This week the Australian Government and China executed a Declaration of Intent for a Free Trade Agreement (FTA) between the two countries. The agreement comes after more than 10 years and 22 rounds of negotiations.
The Declaration of Intent covers all industries important to the Australia-Chine trade relationship, including the key ones of mining, agriculture and foreign investment into Australia. It aims to stimulate an even greater growth in trade and investment between the two countries.
In this Client Alert we outline:
some key aspects of the FTA; and
the steps required for its implementation.
Businesses interested in trade between Australia and China should review the potential benefits available under FTA and, importantly, when those benefits will be available.
FTA at a glance
China is Australia's largest trading partner with two way trade between the nations in excess of A$150 billion, with over A$100 billion of exports of goods and services into China.
It is expected that more than 85% of Australian goods exports will be tariff free upon entry into the FTA, rising to 93% in four years. The FTA is expected to represent an increase of approximately A$20 billion dollars to the Australian economy.
Energy and Resources
In 2013, Australia exported over A$85 billion worth of resources, energy and manufactured products to China.
The key benefits unlocked by the FTA relating to the trade of energy and resources include:
the removal of tariffs on all resources and energy products including on coking coal (metallurgical coal for steel making) (3%) upon commencement of the FTA and non-coking coal (thermal/steam coal for power generation) (6%) within two years; and
the removal of tariffs on transformed resources and energy products, such as refined copper and alloys, alumina, nickel, zinc, copper, aluminium (1-10%). Many of these tariffs will be removed upon commencement of the FTA.
These measures provide greater competitiveness and certainty for Australian exporters by locking-in zero tariffs on major exports such as iron ore, gold, crude petroleum oils, and liquefied natural gas (LNG).
China is Australia's largest export market for agricultural produce with approximately A$9 billion in exports in 2013. China is also the world's largest growing agricultural sector and is projected to account for almost half of global agricultural growth over the next few decades.
The FTA provides Australia with an advantage over its major agricultural competitors such as the United States, Canada and the European Union. It also aligns Australia with the competitive advantage enjoyed by countries such as Chile and New Zealand over the past few years.
The key benefits unlocked by the FTA relating to the trade of agricultural products include:
the removal of all tariffs on major Australian exports such as dairy products (20%) within four to 11 years and on beef and sheep meat exports (12-25%) over nine years;
the removal of tariffs on live animal exports (10%) within four years; and
the removal of tariffs on wine (14-20%) over four years.
In addition to these benefits Australia has secured the removal of tariffs over a wide variety of agricultural exports including horticulture products (30%), barley (3%), wool and seafood (14-15%), processed foods and hides, skins and leather (5-14%).
As with its other FTA negotiations, China did not allow further liberalisation of tariffs on rice, wheat, cotton and sugar, however since joining the World Trade Organization (WTO) in 2001, China has permitted generous import quotas of these products.
Foreign investment into Australia
Foreign Investment into Australia has been a highly politicised issue in both nations recently.
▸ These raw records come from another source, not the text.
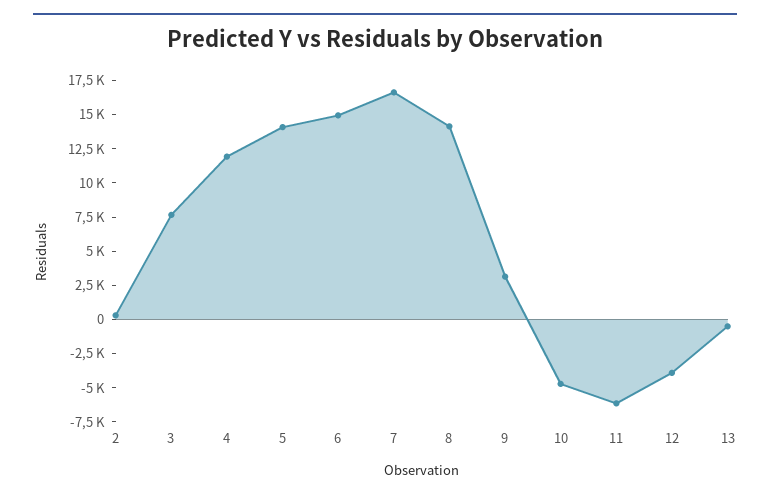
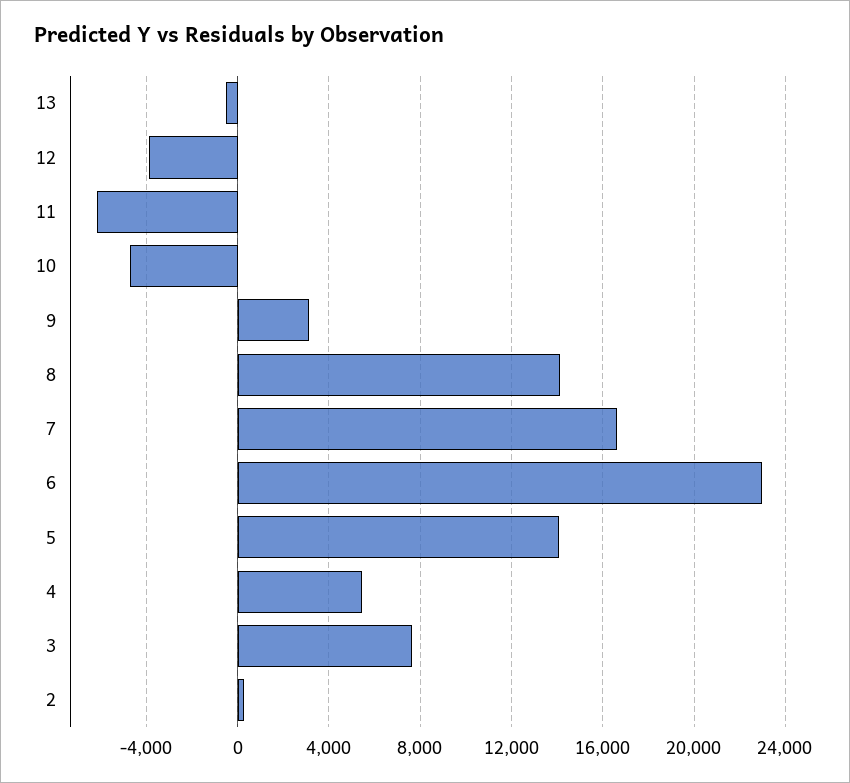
  {
    "2": 500,
    "3": 7500,
-   "4": 12500,
+   "4": 5500,
    "5": 14000,
-   "6": 15000,
+   "6": 23000,
    "7": 16500,
    "8": 14000,
    "9": 3000,
    "10": -4500,
    "11": -6000,
    "12": -4000,
    "13": -500
  }

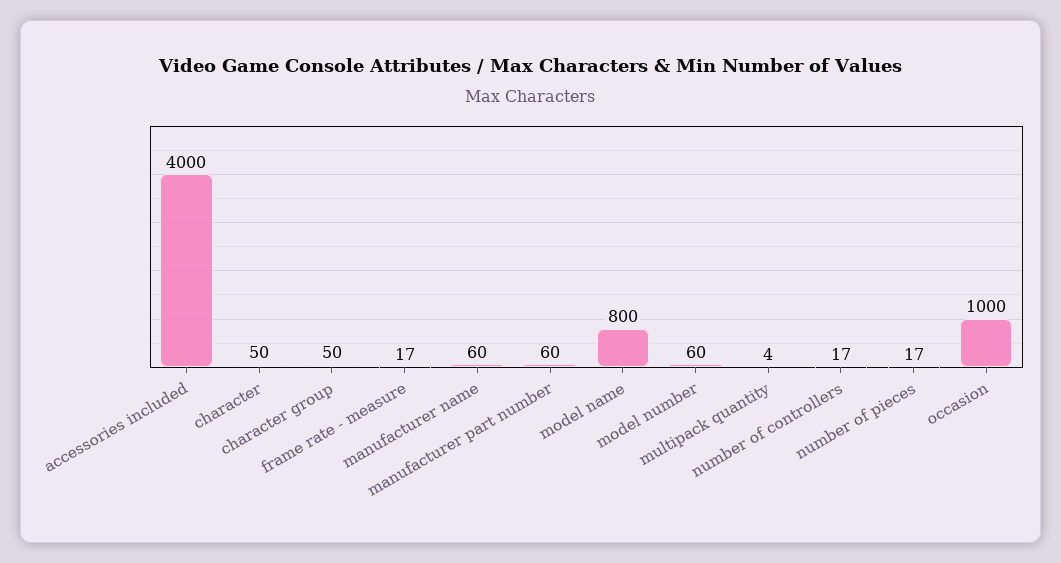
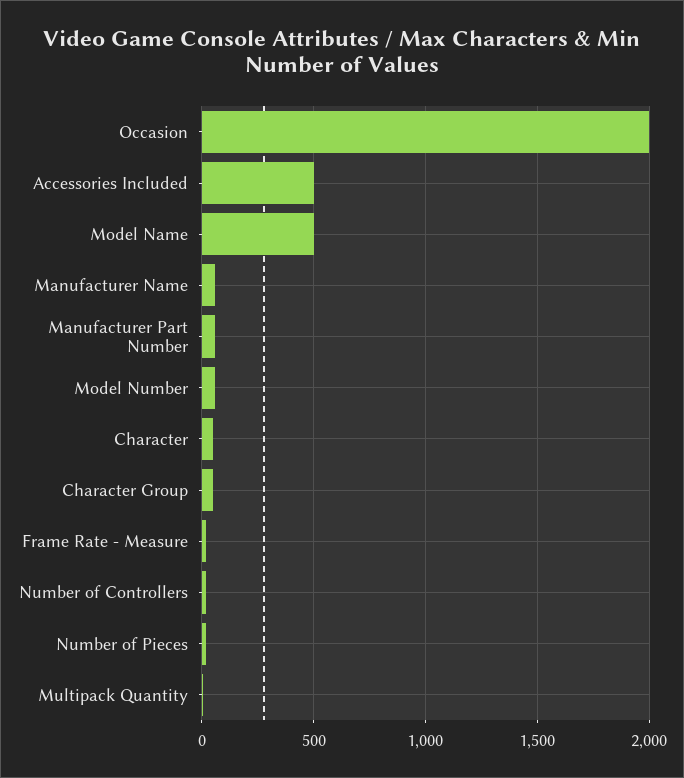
  {
-   "accessories included": 4000,
+   "accessories included": 500,
    "character": 50,
    "character group": 50,
    "frame rate - measure": 17,
    "manufacturer name": 60,
    "manufacturer part number": 60,
-   "model name": 800,
+   "model name": 500,
    "model number": 60,
    "multipack quantity": 4,
    "number of controllers": 17,
    "number of pieces": 17,
-   "occasion": 1000
+   "occasion": 2000
  }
Chinese investment in Australia has increased dramatically over the last 10 years to $32 billion.
The FTA aims to promote further growth of Chinese investment into Australia, in particular by raising the investment threshold for foreign investment approval by the Foreign Investment Review Board (FIRB).
Under the FTA:
the investment threshold for investment by Chinese private entities (non-SOEs) in non-sensitive sectors has been increased from $248 million to $1,078 million;
the investment approval limit for acquisitions of developed commercial real estate by Chinese private investors will be lifted to $1,078 million; and
a new investment threshold has been created for FIRB review of Chinese private investment in agricultural land valued at A$15 million or more, and in agribusinesses valued at A$53 million or more (which is less than the current A$248 million).
Investments from SOEs (that is entities with more than 15% ownership held by the Chinese Government) will continue to require FIRB approval for all investments (other than portfolio investments).
The investment obligations in the FTA can be enforced directly by Australian and Chinese investors through an Investor-State Dispute Settlement (ISDS) mechanism, to promote investor confidence.
Implementing the FTA
Investors should note that the execution of the Declaration of Intent was the first formal step in the execution process. The two countries will now advance to draft a legal text of the FTA for execution in 2015. The terms of what has been agreed will not take effect until the FTA is formally ratified, which is likely to be late in 2015 or early 2016. There is also a built-in review process three years after entry into force to review the FTA.